Elle s’appelle Julie, elle a été violée par une vingtaine de pompiers entre ses 13 et ses 15 ans(1). Plainte déposée en 2010. Et depuis ? Depuis, rien, tout, dix années de tout et de rien. Des lettres, des pétitions… Le viol en réunion sur mineur de moins de 15 ans requalifié en atteintes sexuelles sans violence, contrainte, menace ni surprise, et seulement trois pompiers mis en examen. Et Julie ? Julie, elle est trop abîmée pour crier, alors c’est sa mère qui crie pour elle. Elle crie justice pour sa fille, ça fait des années qu’elle crie, mais ses cris se perdent dans les couloirs des tribunaux, et ne trouvent en écho qu’un assourdissant silence.
Oui mais quand même, y pensez-vous ? Des pompiers ! Des héros qui sauvent des vies ! Sauver ou périr, honneur et sacrifice ! Et la p’tite Julie, là, elle l’aurait pas un peu cherché ? C’est quand même bizarre cette histoire de textos… et ces malaises… et cette mère si confiante… Non ?
Elle s’appelle Giulia, elle a été violée, il y a eu un procès… et le violeur a été acquitté aux assises(2). Acquitté, le rat qui viole sous la menace d’un cutter. Parce que quand même, ce gars, c’est un type sympa, bien blanc comme il faut, bon père de famille et entraîneur de foot, le profil ne colle pas voyons ! Et puis la p’tite jeune, elle était jolie et habillée un peu léger, et quelle idée aussi de parler à un inconnu, c’est pas très prudent ça ma p’tite dame, et puis d’abord elles sont où les preuves ?
Elles s’appelaient Aurélie, Nour, Alexandra, Khaddija, Christine(3). Elles avaient respectivement 43, 27, 30, 48 et 58 ans. Elles sont mortes sous les coups d’un homme.
Dans la lumière blafarde d’un commissariat, Julie et Giulia ont parlé. Elles ont prononcé les mots « viol », « violence », « peur », « mort ». Victimes. Après elles, il y aura d’autres femmes, d’autres viols, d’autres procès.
Dans l’ombre des cimetières, les autres se sont tues. La presse a parlé de « drame conjugal » et de « différend familial ». Personne n’a su défendre leur vie. Il y aura d’autres femmes, d’autres morts, d’autres tombes.

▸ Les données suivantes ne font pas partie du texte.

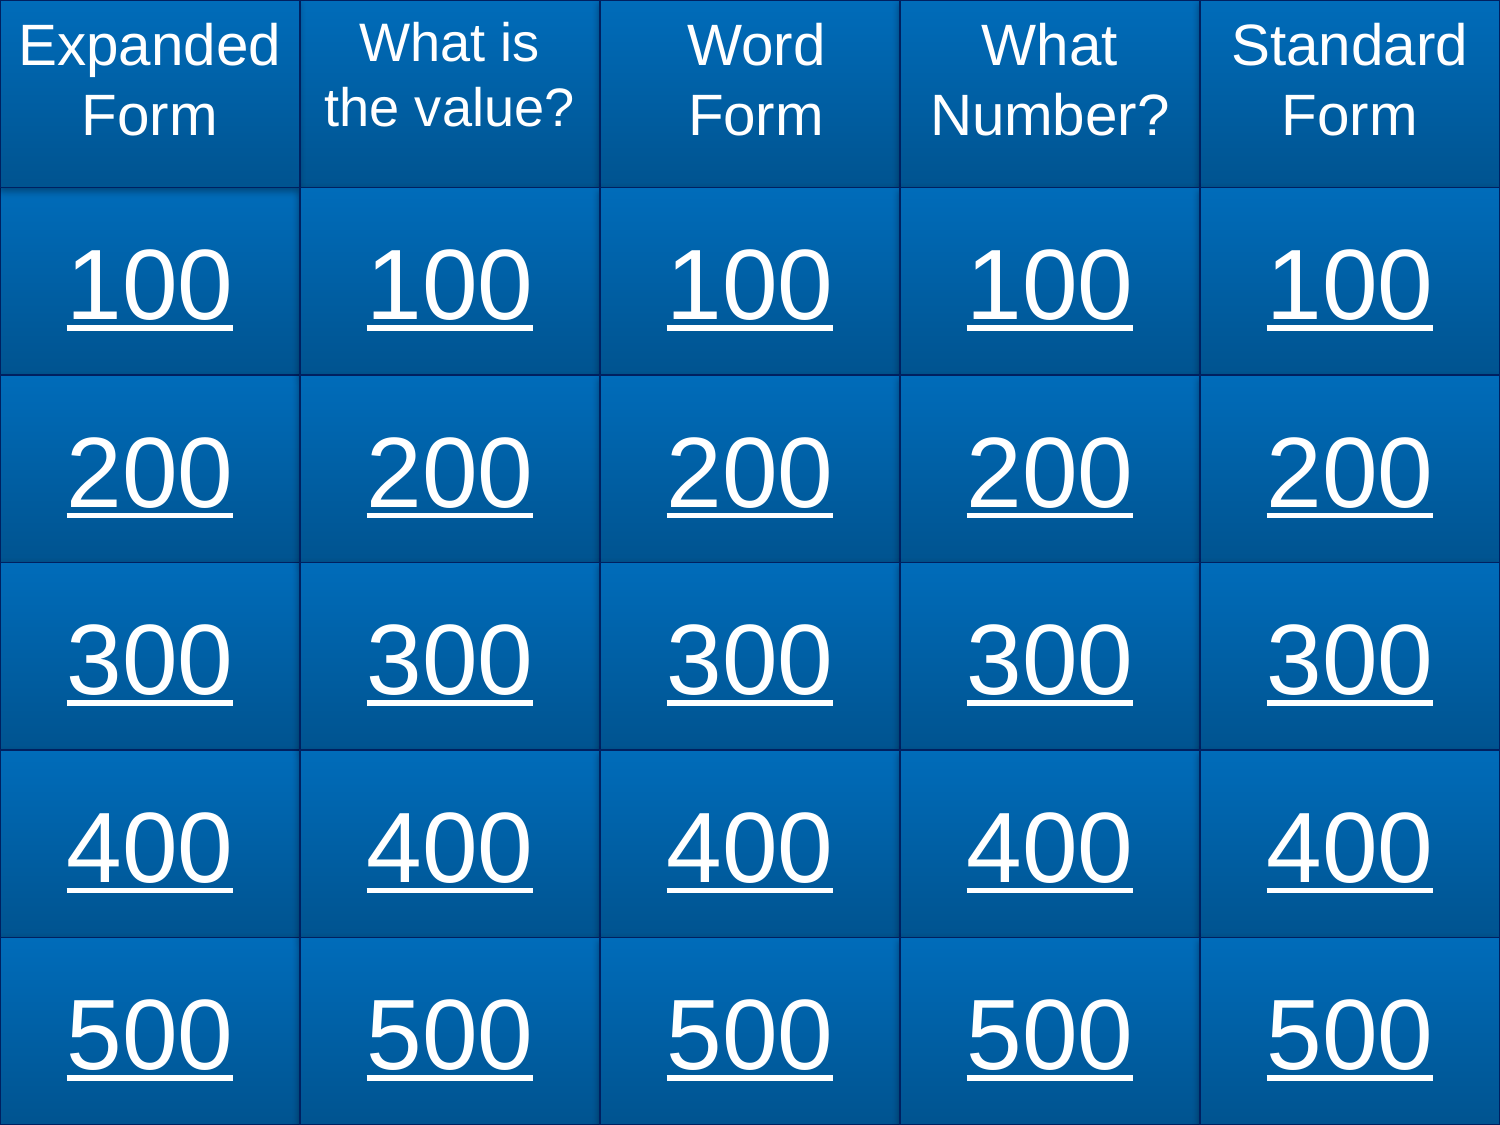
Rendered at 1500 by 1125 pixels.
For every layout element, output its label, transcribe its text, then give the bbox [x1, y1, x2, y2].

Julie et Giulia témoignent. Avec leurs familles et leurs amis, leur présence et leur force. Avec les soutiens des femmes et des hommes, féministes et alliés : « fraternité, égalité, sororité ». Et il y a ces cris dehors, les cris de leurs détracteurs, les défenseurs de l’honneur pas encore perdu des violeurs. Il y a leurs insultes et leurs menaces. Contre ces femmes dont le seul crime est de parler.
Et pendant qu’elles parlent et qu’elles écrivent, il y a ce silence dehors, le silence des femmes qui sont mortes, parce que personne n’a crié avec elles. Les menaces ne sont pas que des mots en l’air, ce sont aussi des corps sous terre. Pour ces femmes dont le seul crime était de vivre.
Julie s’effondre et Giulia se relève. Des viols et des vies. Pendant ce temps, loin des tribunaux, il y a aussi celles qui meurent. Des corps et des morts. Aurélie, abattue. Nour, étouffée. Alexandra, poignardée. Khaddija, défenestrée. Christine, égorgée.
Il y a les femmes qui parlent et celles qui ne parlent plus, le procès des unes et l’épitaphe des autres.
(1) Twitter : @corinne_leriche.
(2) G. Foïs – « Je suis une sur deux » – Ed. Flammarion, mars 2020.